## Directive
Only the pictures should be left out; write out all other data exactly.

## Given information
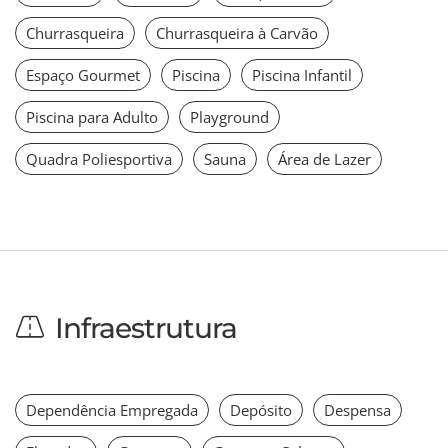
Churrasqueira
Churrasqueira à Carvão
Espaço Gourmet
Piscina
Piscina Infantil
Piscina para Adulto
Playground
Quadra Poliesportiva
Sauna
Área de Lazer
Infraestrutura
Dependência Empregada
Depósito
Despensa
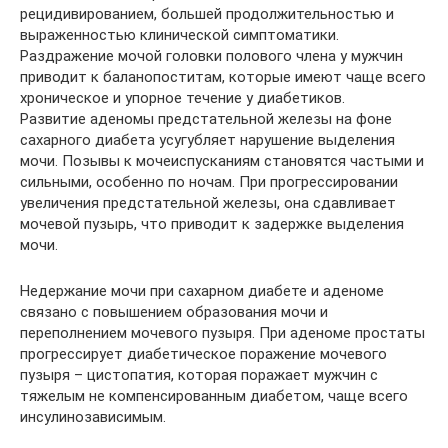
рецидивированием, большей продолжительностью и
выраженностью клинической симптоматики.
Раздражение мочой головки полового члена у мужчин
приводит к баланопоститам, которые имеют чаще всего
хроническое и упорное течение у диабетиков.
Развитие аденомы предстательной железы на фоне
сахарного диабета усугубляет нарушение выделения
мочи. Позывы к мочеиспусканиям становятся частыми и
сильными, особенно по ночам. При прогрессировании
увеличения предстательной железы, она сдавливает
мочевой пузырь, что приводит к задержке выделения
мочи.
Недержание мочи при сахарном диабете и аденоме
связано с повышением образования мочи и
переполнением мочевого пузыря. При аденоме простаты
прогрессирует диабетическое поражение мочевого
пузыря – цистопатия, которая поражает мужчин с
тяжелым не компенсированным диабетом, чаще всего
инсулинозависимым.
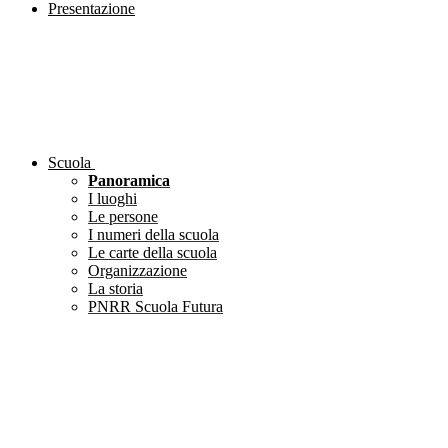
Presentazione
Scuola
Panoramica
I luoghi
Le persone
I numeri della scuola
Le carte della scuola
Organizzazione
La storia
PNRR Scuola Futura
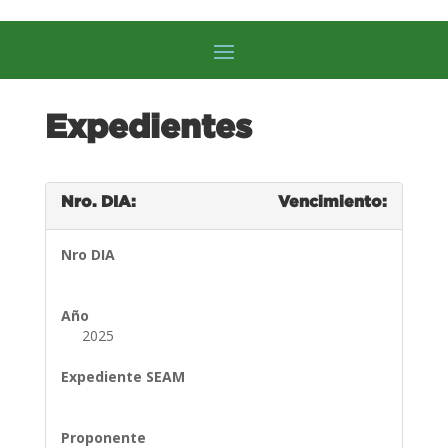
Expedientes
Nro. DIA:
Vencimiento:
Nro DIA
Año
2025
Expediente SEAM
Proponente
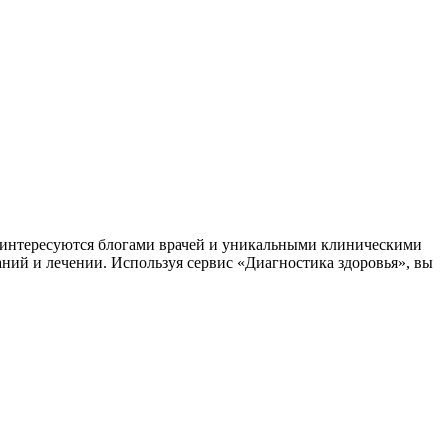
заинтересуются блогами врачей и уникальными клиническими
аний и лечении. Используя сервис «Диагностика здоровья», вы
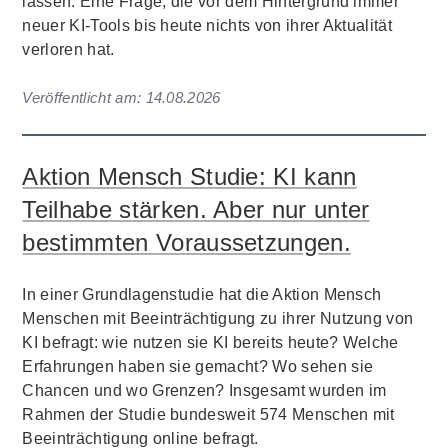
lassen. Eine Frage, die vor dem Hintergrund immer
neuer KI-Tools bis heute nichts von ihrer Aktualität
verloren hat.
Veröffentlicht am:
14.08.2026
Aktion Mensch Studie: KI kann
Teilhabe stärken. Aber nur unter
bestimmten Voraussetzungen.
In einer Grundlagenstudie hat die Aktion Mensch
Menschen mit Beeinträchtigung zu ihrer Nutzung von
KI befragt: wie nutzen sie KI bereits heute? Welche
Erfahrungen haben sie gemacht? Wo sehen sie
Chancen und wo Grenzen? Insgesamt wurden im
Rahmen der Studie bundesweit 574 Menschen mit
Beeinträchtigung online befragt.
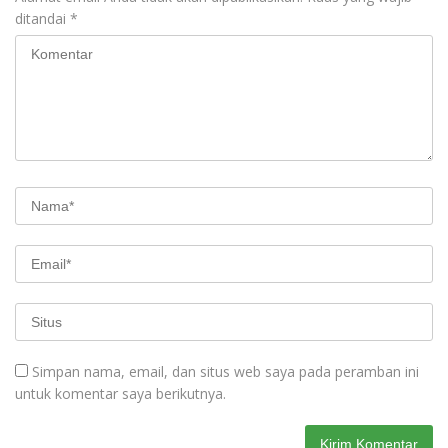
ditandai
*
Simpan nama, email, dan situs web saya pada peramban ini
untuk komentar saya berikutnya.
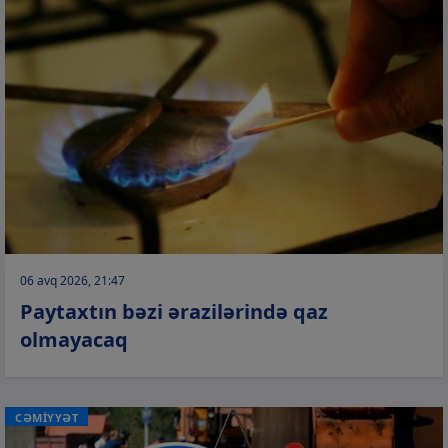
06 avq 2026, 21:47
Paytaxtın bəzi ərazilərində qaz
olmayacaq
CƏMİYYƏT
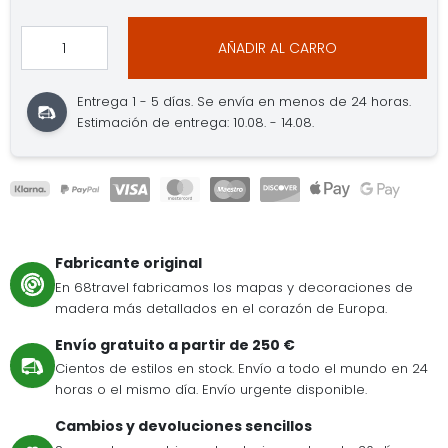
AÑADIR AL CARRO
Entrega 1 - 5 días. Se envía en menos de 24 horas.
Estimación de entrega: 10.08. - 14.08.
Fabricante original
En 68travel fabricamos los mapas y decoraciones de
madera más detallados en el corazón de Europa.
Envío gratuito a partir de 250 €
Cientos de estilos en stock. Envío a todo el mundo en 24
horas o el mismo día. Envío urgente disponible.
Cambios y devoluciones sencillos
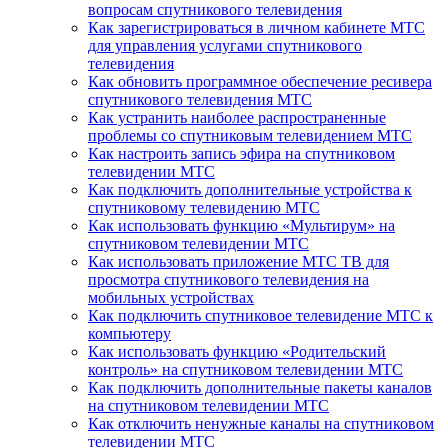
вопросам спутникового телевидения
Как зарегистрироваться в личном кабинете МТС
для управления услугами спутникового
телевидения
Как обновить программное обеспечение ресивера
спутникового телевидения МТС
Как устранить наиболее распространенные
проблемы со спутниковым телевидением МТС
Как настроить запись эфира на спутниковом
телевидении МТС
Как подключить дополнительные устройства к
спутниковому телевидению МТС
Как использовать функцию «Мультирум» на
спутниковом телевидении МТС
Как использовать приложение МТС ТВ для
просмотра спутникового телевидения на
мобильных устройствах
Как подключить спутниковое телевидение МТС к
компьютеру
Как использовать функцию «Родительский
контроль» на спутниковом телевидении МТС
Как подключить дополнительные пакеты каналов
на спутниковом телевидении МТС
Как отключить ненужные каналы на спутниковом
телевидении МТС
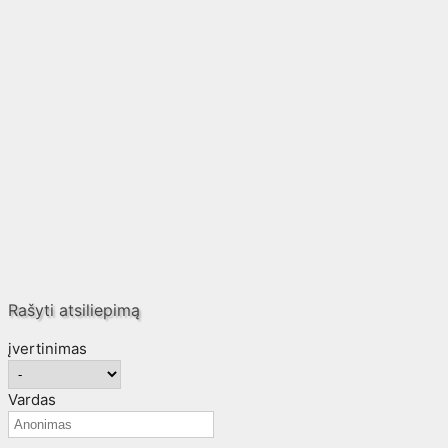
Rašyti atsiliepimą
įvertinimas
Vardas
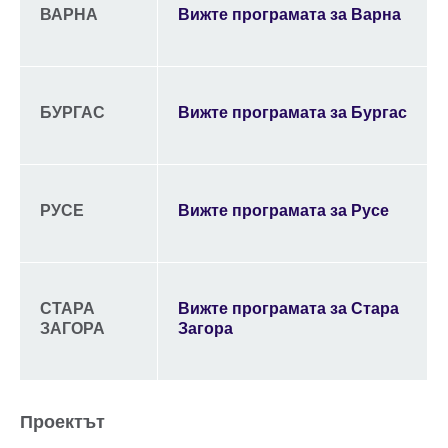
ВАРНА
Вижте програмата за Варна
БУРГАС
Вижте програмата за Бургас
РУСЕ
Вижте програмата за Русе
СТАРА
Вижте програмата за Стара
ЗАГОРА
Загора
Проектът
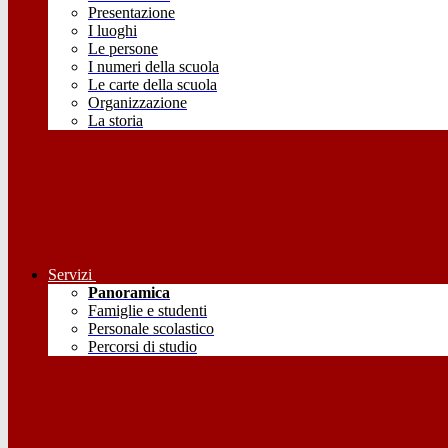
Presentazione
I luoghi
Le persone
I numeri della scuola
Le carte della scuola
Organizzazione
La storia
Servizi
Panoramica
Famiglie e studenti
Personale scolastico
Percorsi di studio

## Solution for this exercise
Churrasqueira
Churrasqueira à Carvão
Espaço Gourmet
Piscina
Piscina Infantil
Piscina para Adulto
Playground
Quadra Poliesportiva
Sauna
Área de Lazer
Infraestrutura
Dependência Empregada
Depósito
Despensa
рецидивированием, большей продолжительностью и
выраженностью клинической симптоматики.
Раздражение мочой головки полового члена у мужчин
приводит к баланопоститам, которые имеют чаще всего
хроническое и упорное течение у диабетиков.
Развитие аденомы предстательной железы на фоне
сахарного диабета усугубляет нарушение выделения
мочи. Позывы к мочеиспусканиям становятся частыми и
сильными, особенно по ночам. При прогрессировании
увеличения предстательной железы, она сдавливает
мочевой пузырь, что приводит к задержке выделения
мочи.
Недержание мочи при сахарном диабете и аденоме
связано с повышением образования мочи и
переполнением мочевого пузыря. При аденоме простаты
прогрессирует диабетическое поражение мочевого
пузыря – цистопатия, которая поражает мужчин с
тяжелым не компенсированным диабетом, чаще всего
инсулинозависимым.
Presentazione
Scuola
Panoramica
I luoghi
Le persone
I numeri della scuola
Le carte della scuola
Organizzazione
La storia
PNRR Scuola Futura
Expedientes
Nro. DIA:
Vencimiento:
Nro DIA
Año
2025
Expediente SEAM
Proponente
заинтересуются блогами врачей и уникальными клиническими
аний и лечении. Используя сервис «Диагностика здоровья», вы
lassen. Eine Frage, die vor dem Hintergrund immer
neuer KI-Tools bis heute nichts von ihrer Aktualität
verloren hat.
Veröffentlicht am:
14.08.2026
Aktion Mensch Studie: KI kann
Teilhabe stärken. Aber nur unter
bestimmten Voraussetzungen.
In einer Grundlagenstudie hat die Aktion Mensch
Menschen mit Beeinträchtigung zu ihrer Nutzung von
KI befragt: wie nutzen sie KI bereits heute? Welche
Erfahrungen haben sie gemacht? Wo sehen sie
Chancen und wo Grenzen? Insgesamt wurden im
Rahmen der Studie bundesweit 574 Menschen mit
Beeinträchtigung online befragt.
ditandai
*
Simpan nama, email, dan situs web saya pada peramban ini
untuk komentar saya berikutnya.
06 avq 2026, 21:47
Paytaxtın bəzi ərazilərində qaz
olmayacaq
CƏMİYYƏT
AÑADIR AL CARRO
Entrega 1 - 5 días. Se envía en menos de 24 horas.
Estimación de entrega: 10.08. - 14.08.
Fabricante original
En 68travel fabricamos los mapas y decoraciones de
madera más detallados en el corazón de Europa.
Envío gratuito a partir de 250 €
Cientos de estilos en stock. Envío a todo el mundo en 24
horas o el mismo día. Envío urgente disponible.
Cambios y devoluciones sencillos
вопросам спутникового телевидения
Как зарегистрироваться в личном кабинете МТС
для управления услугами спутникового
телевидения
Как обновить программное обеспечение ресивера
спутникового телевидения МТС
Как устранить наиболее распространенные
проблемы со спутниковым телевидением МТС
Как настроить запись эфира на спутниковом
телевидении МТС
Как подключить дополнительные устройства к
спутниковому телевидению МТС
Как использовать функцию «Мультирум» на
спутниковом телевидении МТС
Как использовать приложение МТС ТВ для
просмотра спутникового телевидения на
мобильных устройствах
Как подключить спутниковое телевидение МТС к
компьютеру
Как использовать функцию «Родительский
контроль» на спутниковом телевидении МТС
Как подключить дополнительные пакеты каналов
на спутниковом телевидении МТС
Как отключить ненужные каналы на спутниковом
телевидении МТС
Rašyti atsiliepimą
įvertinimas
Vardas
ВАРНА
Вижте програмата за Варна
БУРГАС
Вижте програмата за Бургас
РУСЕ
Вижте програмата за Русе
СТАРА
Вижте програмата за Стара
ЗАГОРА
Загора
Проектът
Presentazione
I luoghi
Le persone
I numeri della scuola
Le carte della scuola
Organizzazione
La storia
Servizi
Panoramica
Famiglie e studenti
Personale scolastico
Percorsi di studio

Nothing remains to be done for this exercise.